Exercise directions: Your answer should consist of each line below that contains the string "right".
#### Records to use
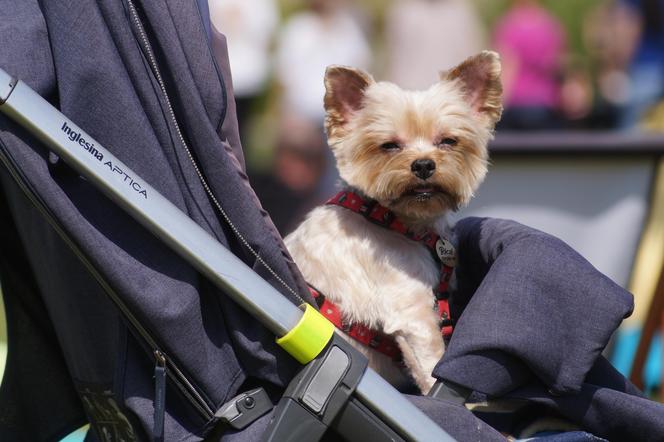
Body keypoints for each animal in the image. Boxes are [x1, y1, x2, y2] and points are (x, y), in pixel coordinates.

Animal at [282, 51, 500, 394]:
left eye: (448, 141)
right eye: (389, 146)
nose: (423, 164)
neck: (393, 220)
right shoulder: (411, 312)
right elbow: (432, 365)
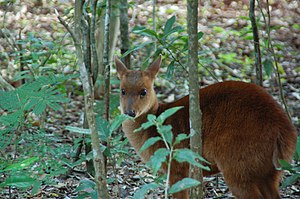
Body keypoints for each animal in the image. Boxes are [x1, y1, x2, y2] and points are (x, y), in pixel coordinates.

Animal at [115, 54, 298, 199]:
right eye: (122, 91)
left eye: (143, 91)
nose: (129, 112)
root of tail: (286, 132)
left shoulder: (177, 167)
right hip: (269, 170)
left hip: (237, 165)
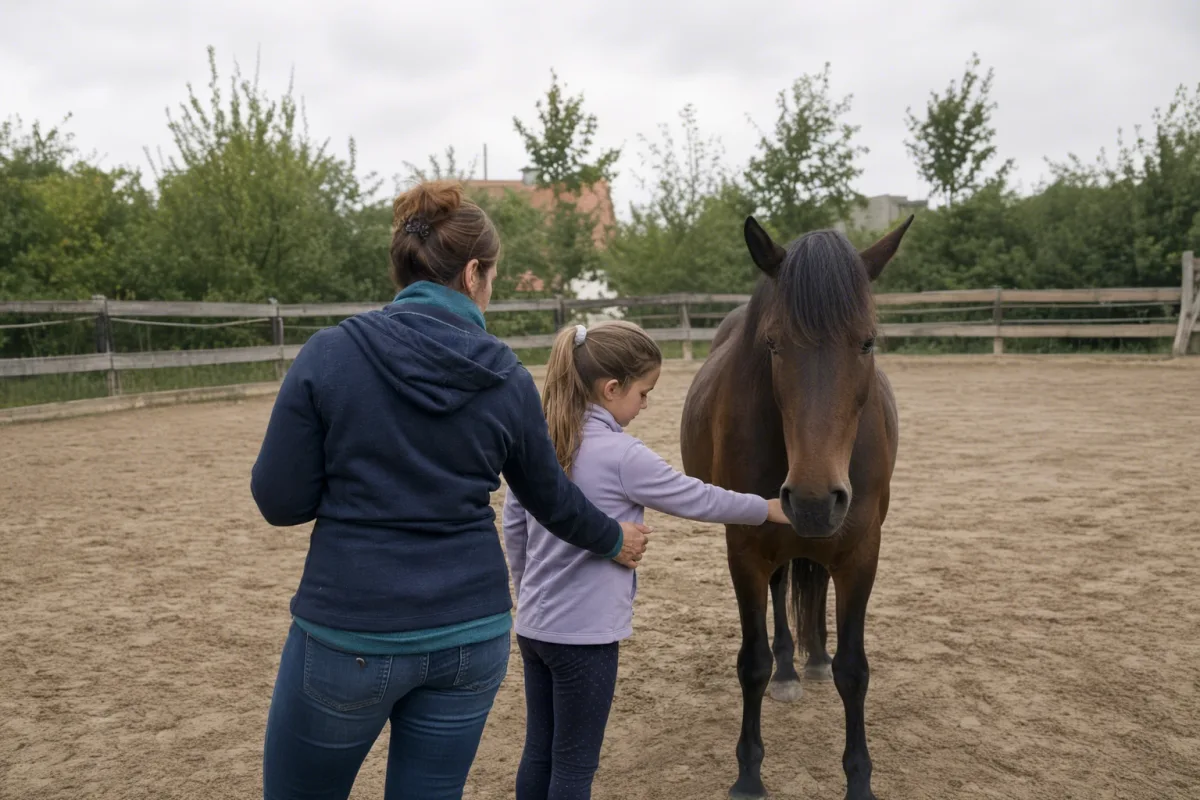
########
Exercise response:
right eye: (389, 146)
right shoulder: (411, 312)
right elbow: (432, 365)
right eye: (122, 91)
right hip: (269, 170)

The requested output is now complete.